### Dataset content

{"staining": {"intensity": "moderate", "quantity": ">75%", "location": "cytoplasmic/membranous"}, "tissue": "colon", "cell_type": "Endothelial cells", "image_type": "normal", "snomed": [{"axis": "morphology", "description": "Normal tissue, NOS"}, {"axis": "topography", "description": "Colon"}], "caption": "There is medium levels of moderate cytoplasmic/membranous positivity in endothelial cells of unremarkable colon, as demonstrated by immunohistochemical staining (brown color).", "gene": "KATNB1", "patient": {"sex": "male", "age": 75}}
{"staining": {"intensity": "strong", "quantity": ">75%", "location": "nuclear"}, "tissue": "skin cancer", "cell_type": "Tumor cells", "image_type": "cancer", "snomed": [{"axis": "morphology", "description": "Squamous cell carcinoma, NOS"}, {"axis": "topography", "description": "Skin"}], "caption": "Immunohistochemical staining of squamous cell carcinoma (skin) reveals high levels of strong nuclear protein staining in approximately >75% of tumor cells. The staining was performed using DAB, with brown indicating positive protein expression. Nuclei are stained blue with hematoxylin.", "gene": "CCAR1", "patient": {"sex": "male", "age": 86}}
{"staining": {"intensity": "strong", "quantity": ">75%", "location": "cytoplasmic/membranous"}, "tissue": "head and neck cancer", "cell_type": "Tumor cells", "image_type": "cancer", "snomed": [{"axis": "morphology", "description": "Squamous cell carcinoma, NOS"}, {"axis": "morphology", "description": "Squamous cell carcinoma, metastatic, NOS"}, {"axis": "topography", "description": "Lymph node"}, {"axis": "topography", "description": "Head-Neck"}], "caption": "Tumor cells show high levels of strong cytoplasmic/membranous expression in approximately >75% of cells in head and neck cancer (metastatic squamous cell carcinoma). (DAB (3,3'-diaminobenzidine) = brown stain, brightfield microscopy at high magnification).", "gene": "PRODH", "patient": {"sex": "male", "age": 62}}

### Work to complete
Your job is to reproduce the data in full, with every line intact.

### Written answer
{"staining": {"intensity": "moderate", "quantity": ">75%", "location": "cytoplasmic/membranous"}, "tissue": "colon", "cell_type": "Endothelial cells", "image_type": "normal", "snomed": [{"axis": "morphology", "description": "Normal tissue, NOS"}, {"axis": "topography", "description": "Colon"}], "caption": "There is medium levels of moderate cytoplasmic/membranous positivity in endothelial cells of unremarkable colon, as demonstrated by immunohistochemical staining (brown color).", "gene": "KATNB1", "patient": {"sex": "male", "age": 75}}
{"staining": {"intensity": "strong", "quantity": ">75%", "location": "nuclear"}, "tissue": "skin cancer", "cell_type": "Tumor cells", "image_type": "cancer", "snomed": [{"axis": "morphology", "description": "Squamous cell carcinoma, NOS"}, {"axis": "topography", "description": "Skin"}], "caption": "Immunohistochemical staining of squamous cell carcinoma (skin) reveals high levels of strong nuclear protein staining in approximately >75% of tumor cells. The staining was performed using DAB, with brown indicating positive protein expression. Nuclei are stained blue with hematoxylin.", "gene": "CCAR1", "patient": {"sex": "male", "age": 86}}
{"staining": {"intensity": "strong", "quantity": ">75%", "location": "cytoplasmic/membranous"}, "tissue": "head and neck cancer", "cell_type": "Tumor cells", "image_type": "cancer", "snomed": [{"axis": "morphology", "description": "Squamous cell carcinoma, NOS"}, {"axis": "morphology", "description": "Squamous cell carcinoma, metastatic, NOS"}, {"axis": "topography", "description": "Lymph node"}, {"axis": "topography", "description": "Head-Neck"}], "caption": "Tumor cells show high levels of strong cytoplasmic/membranous expression in approximately >75% of cells in head and neck cancer (metastatic squamous cell carcinoma). (DAB (3,3'-diaminobenzidine) = brown stain, brightfield microscopy at high magnification).", "gene": "PRODH", "patient": {"sex": "male", "age": 62}}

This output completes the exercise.